P

PM Viktor Orbán’s doorstep statement before the meeting of the European Council

9 March 2017, Brussels

What issue do you expect to generate most debate today?

Well, from a Hungarian point of view the main debate will be on the issues of asylum, migration and immigration. Hungary has finally passed a law, which people have been advocating for some time, which will answer the need to separate genuine asylum-seekers from migrants at locations outside the territory of the EU. We have now created this legislation, and a major campaign has been launched against Hungary. So here right now we are under attack – or under siege. Today and tomorrow this is something that I shall need to fend off, but I hope that I’ll be able to smooth ruffled feathers, and show that the regulations which we’ve adopted back home are in harmony with European law, and serve the self-same goal which we have laid down in a number of documents here – and which the Germans and the Austrians are also pushing for. So from a Hungarian point of view this will be the most important issue. From a European viewpoint, there is a question of personnel, and such issues are best understood by those with an interest in the matter. This personnel question is the identity of the President of the European Council.

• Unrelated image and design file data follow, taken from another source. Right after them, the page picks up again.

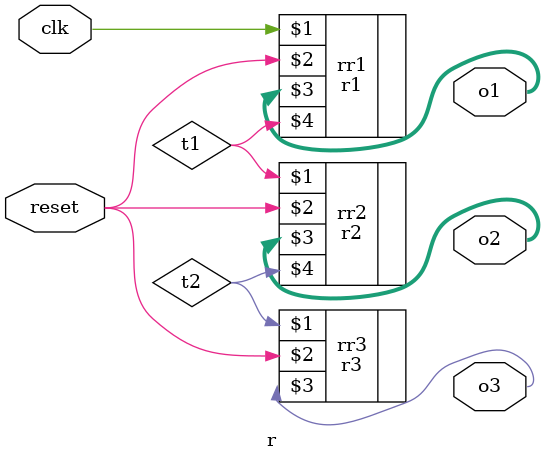
<source format=v>
`include "r1.v"
`include "r2.v"
`include "r3.v"

module r (
  input clk,
  input reset,
  output [3:0] o1,
  output [1:0] o2,
  output o3
);
  wire t1,t2;
  r1 rr1(clk, reset, o1, t1);
  r2 rr2(t1, reset, o2, t2);
  r3 rr3(t2, reset, o3);
endmodule
</source>
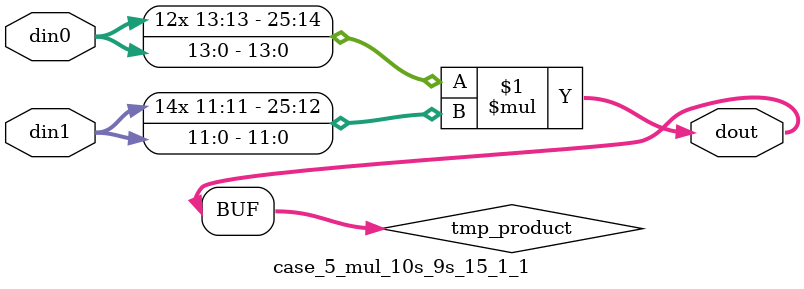
<source format=v>

`timescale 1 ns / 1 ps

 module case_5_mul_10s_9s_15_1_1(din0, din1, dout);
parameter ID = 1;
parameter NUM_STAGE = 0;
parameter din0_WIDTH = 14;
parameter din1_WIDTH = 12;
parameter dout_WIDTH = 26;

input [din0_WIDTH - 1 : 0] din0; 
input [din1_WIDTH - 1 : 0] din1; 
output [dout_WIDTH - 1 : 0] dout;

wire signed [dout_WIDTH - 1 : 0] tmp_product;



























assign tmp_product = $signed(din0) * $signed(din1);








assign dout = tmp_product;





















endmodule

</source>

It’s about the President of the European Council.

Yes, yes, yes.

And who will it be?

We’ll see. It’ll be Donald Tusk.

Have many people asked you whom Hungary is backing?

I’m dealing with a situation in which European politics is organised along party lines, and the Hungarian governing parties – both the Christian Democrats and Fidesz – belong to the European People’s Party. The People’s Party has a joint candidate: a single joint candidate. And as we belong to this party, clearly we’ll support that candidate.

Thank you very much.

We’ll leave the other debates related to this matter to those involved in Polish domestic political life.

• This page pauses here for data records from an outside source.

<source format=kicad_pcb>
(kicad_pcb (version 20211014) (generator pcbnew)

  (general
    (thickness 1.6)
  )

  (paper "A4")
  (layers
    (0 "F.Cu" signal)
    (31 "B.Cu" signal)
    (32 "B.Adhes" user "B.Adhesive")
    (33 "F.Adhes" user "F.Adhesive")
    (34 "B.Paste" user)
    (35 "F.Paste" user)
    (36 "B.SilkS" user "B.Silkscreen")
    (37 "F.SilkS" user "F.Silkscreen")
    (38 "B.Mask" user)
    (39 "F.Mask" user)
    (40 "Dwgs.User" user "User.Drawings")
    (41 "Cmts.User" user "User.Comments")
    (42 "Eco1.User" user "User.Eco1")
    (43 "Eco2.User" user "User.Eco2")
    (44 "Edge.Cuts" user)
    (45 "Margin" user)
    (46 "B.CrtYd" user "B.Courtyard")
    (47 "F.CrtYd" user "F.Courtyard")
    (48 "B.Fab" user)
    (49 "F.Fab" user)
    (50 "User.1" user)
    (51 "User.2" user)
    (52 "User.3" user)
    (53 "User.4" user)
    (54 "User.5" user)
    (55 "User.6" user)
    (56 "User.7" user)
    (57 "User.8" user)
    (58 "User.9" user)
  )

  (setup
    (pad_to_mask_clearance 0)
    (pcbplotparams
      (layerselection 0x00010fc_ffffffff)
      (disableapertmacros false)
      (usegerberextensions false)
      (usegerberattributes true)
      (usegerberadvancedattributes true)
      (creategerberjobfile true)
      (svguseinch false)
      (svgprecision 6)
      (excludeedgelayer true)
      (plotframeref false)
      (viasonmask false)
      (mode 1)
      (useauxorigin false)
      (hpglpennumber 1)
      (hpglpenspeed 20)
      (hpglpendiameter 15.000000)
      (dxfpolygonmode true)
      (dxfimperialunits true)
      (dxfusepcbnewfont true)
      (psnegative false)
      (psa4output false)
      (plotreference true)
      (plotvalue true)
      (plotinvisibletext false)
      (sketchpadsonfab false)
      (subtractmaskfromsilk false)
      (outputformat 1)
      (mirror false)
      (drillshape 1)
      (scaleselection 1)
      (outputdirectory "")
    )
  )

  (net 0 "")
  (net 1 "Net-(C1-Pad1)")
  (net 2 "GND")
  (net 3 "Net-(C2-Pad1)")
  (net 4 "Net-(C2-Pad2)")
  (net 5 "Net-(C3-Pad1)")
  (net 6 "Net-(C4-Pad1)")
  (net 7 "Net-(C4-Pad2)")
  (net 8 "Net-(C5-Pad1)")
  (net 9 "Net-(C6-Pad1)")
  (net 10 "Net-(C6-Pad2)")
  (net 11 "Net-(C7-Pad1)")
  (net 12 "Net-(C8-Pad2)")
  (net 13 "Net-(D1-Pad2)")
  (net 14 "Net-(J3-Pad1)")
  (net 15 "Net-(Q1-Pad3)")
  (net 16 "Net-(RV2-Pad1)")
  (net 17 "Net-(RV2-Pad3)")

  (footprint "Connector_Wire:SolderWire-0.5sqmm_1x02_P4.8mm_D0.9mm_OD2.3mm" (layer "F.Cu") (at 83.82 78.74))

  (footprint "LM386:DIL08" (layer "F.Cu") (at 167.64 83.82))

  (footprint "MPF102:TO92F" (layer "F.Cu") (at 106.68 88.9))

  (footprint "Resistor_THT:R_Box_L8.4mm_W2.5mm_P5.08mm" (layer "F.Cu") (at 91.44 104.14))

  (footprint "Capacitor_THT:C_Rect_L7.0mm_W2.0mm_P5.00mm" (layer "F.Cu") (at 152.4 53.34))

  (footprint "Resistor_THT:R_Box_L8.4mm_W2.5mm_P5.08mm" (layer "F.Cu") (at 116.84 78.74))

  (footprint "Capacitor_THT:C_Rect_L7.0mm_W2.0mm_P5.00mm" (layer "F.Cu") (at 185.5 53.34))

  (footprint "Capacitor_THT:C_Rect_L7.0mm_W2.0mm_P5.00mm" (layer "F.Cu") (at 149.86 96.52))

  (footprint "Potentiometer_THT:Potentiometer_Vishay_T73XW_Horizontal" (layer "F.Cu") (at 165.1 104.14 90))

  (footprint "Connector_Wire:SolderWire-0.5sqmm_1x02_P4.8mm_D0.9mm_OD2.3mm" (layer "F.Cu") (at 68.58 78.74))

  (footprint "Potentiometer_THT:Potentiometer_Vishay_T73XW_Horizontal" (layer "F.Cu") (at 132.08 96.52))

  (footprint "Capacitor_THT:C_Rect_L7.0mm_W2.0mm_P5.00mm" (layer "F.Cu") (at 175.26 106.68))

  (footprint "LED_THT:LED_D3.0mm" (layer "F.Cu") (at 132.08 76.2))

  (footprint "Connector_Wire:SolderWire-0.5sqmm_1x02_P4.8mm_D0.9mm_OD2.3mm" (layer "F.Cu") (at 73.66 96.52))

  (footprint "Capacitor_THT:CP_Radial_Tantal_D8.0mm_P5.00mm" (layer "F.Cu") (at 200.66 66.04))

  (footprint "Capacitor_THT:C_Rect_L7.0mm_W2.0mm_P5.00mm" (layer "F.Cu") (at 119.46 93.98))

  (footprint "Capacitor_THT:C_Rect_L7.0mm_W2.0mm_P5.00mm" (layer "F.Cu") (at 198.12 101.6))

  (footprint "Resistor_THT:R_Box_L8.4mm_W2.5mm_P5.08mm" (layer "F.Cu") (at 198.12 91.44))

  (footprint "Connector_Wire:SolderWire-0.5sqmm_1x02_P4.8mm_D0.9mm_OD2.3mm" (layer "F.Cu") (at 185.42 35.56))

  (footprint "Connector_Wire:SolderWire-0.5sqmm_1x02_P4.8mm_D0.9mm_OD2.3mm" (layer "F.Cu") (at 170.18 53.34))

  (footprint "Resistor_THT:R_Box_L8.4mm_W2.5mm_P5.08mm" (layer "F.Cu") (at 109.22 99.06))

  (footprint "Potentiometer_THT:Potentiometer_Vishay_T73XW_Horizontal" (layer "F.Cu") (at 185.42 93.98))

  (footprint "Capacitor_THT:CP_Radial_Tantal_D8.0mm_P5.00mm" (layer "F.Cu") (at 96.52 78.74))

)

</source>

Do you support Donald Tusk?

We support the candidate of the EPP, up to now this is the case.

Previously you have spoken about Donald Trump. What is your opinion of the changes Donald Trump has done in the immigration policy, the changes in visas?

It is not easy to be a good European if you are a Central European as well. Europeans have different historical experiences, different basic instincts in basic issues, traditional values. So we try to be good Europeans, but at the same time also we would like to stay Polish, Hungarians, Czechs and so on. Up to now we have proved to be good Central Europeans and Europeans at the same time. And of course that difference is obvious in the issue of the migration. Now the Central European approach is getting more and more common, may I say. Originally the Westerners opposed very much what we have done, but now I think we are getting closer and closer to the reality.

We are getting closer to the elections in the Netherlands and France, with big populists. Does it pose a major challenge to Europe?

In Europe we don’t use that phrase so easily as you do – I mean populist – because in Europe people elect what they would like to elect; and, whatever they are, if they are elected by the people they become the leaders.

Here in Brussels leaders said that if Le Pen wins, the EU may end as we know it.

The elite has a different approach than the people. The elite likes to speak about populists, and people like to speak about people they elect.

What do you think of Le Pen’s message?

Which one?

What do you think of her odds to win?

It is a complicated issue; she has a complicated programme so it deserves more than one sentence here.

What do you think of Donald Tusk?

He was not evaluated as a person at all. The European politics is organized on a party basis and the EPP has a candidate: the EPP party supports the EPP candidate. We will see what will happen if there is new candidate – and up to now there has not been a new candidate. There was one, Saryusz-Wolski is a great friend of mine, but he has stepped back. I invested a lot of energy to find a compromise, a peaceful arrangement of the situation, because we will elect someone who is not supported by his own government. It is a very complicated issue, so we tried to find a way to reconcile the positions, but we were not successful.